Die Lösung vieler Probleme besteht in einer gemeinschaftlichen Idee, welche die Menschen auf einer inneren Ebene miteinander verbindet (auch wenn sie erstmal gemeinsame Problembewältigung heissen mag). Im anderen Fall wird man aus den Erfordernissen, welche die Zeitqualität diktiert, genötigt, gemeinschaftlich im Existenzkampf aktiv zu werden, wie z. B. die gemeinsamen Aktivitäten für die Katastrophengebiete in Asien. Vor allem aber gilt es, die aktuelle Notwendigkeit der Erforschung metaphysischer Gesetze und deren Anwendung zu erkennen. Nach dem Aufbruch ins Industriezeitalter und der individuellen Selbstverwirklichung folgt nun der Aufbruch in ein geistiges Zeitalter.
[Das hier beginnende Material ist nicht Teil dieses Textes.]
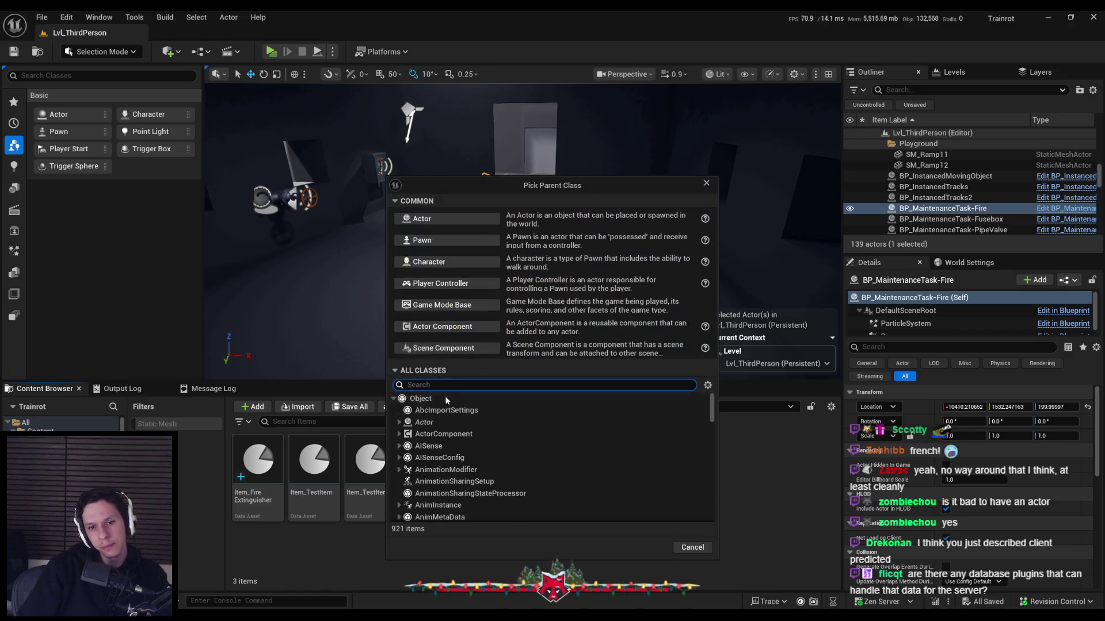
{"action": "left_click", "coordinate": [432, 220]}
Wer dies erkennt und freimütig versucht, sein Bewusstsein zu verändern, braucht nicht erst von den Lebensumständen eingeladen zu werden. Das Erfordernis ruft nicht zur Weltfremdheit und zu einem Leben voller Entsagung auf, sondern zu einer Prioritätenverschiebung. Dem Lebensstil mit einer starken Außenorientierung gilt es, die geistige fehlende Seite hinzuzufügen. Umbruch und Beeinträchtigung erfährt das Kollektiv, da es erstarrt am Alten festhält und den Sinn einer notwendigen Wandlung nicht begreift. Wer nicht bereit ist, seine überalterten Werte zu hinterfragen, wird vermehrt vom Schicksal dazu aufgefordert. Niemand muß die Abödungsprozesse wirklich fürchten, wenn man weiß, dass sie auf ein bestehendes Erfordernis aufmerksam machen wollen. Es hat also keinen Sinn, erschüttert vor dem nicht mehr aufhaltbaren Wandel zu stehen und zu versuchen, den alten Status quo wieder herzustellen. Nur der Weg hin zu neuen Ufern löst den Druck der Situation. Wer in dieser Form die Erfordernisse der Zeitqualität einlöst, antwortet somit der Stimme der Zeit und gibt durch sein verändertes Bewusstsein seinen Impuls in die Kollektivseele hinein und leistet damit seinen Beitrag, dass sich im Bewusstsein des Kollektivs neue Inhalte bilden können.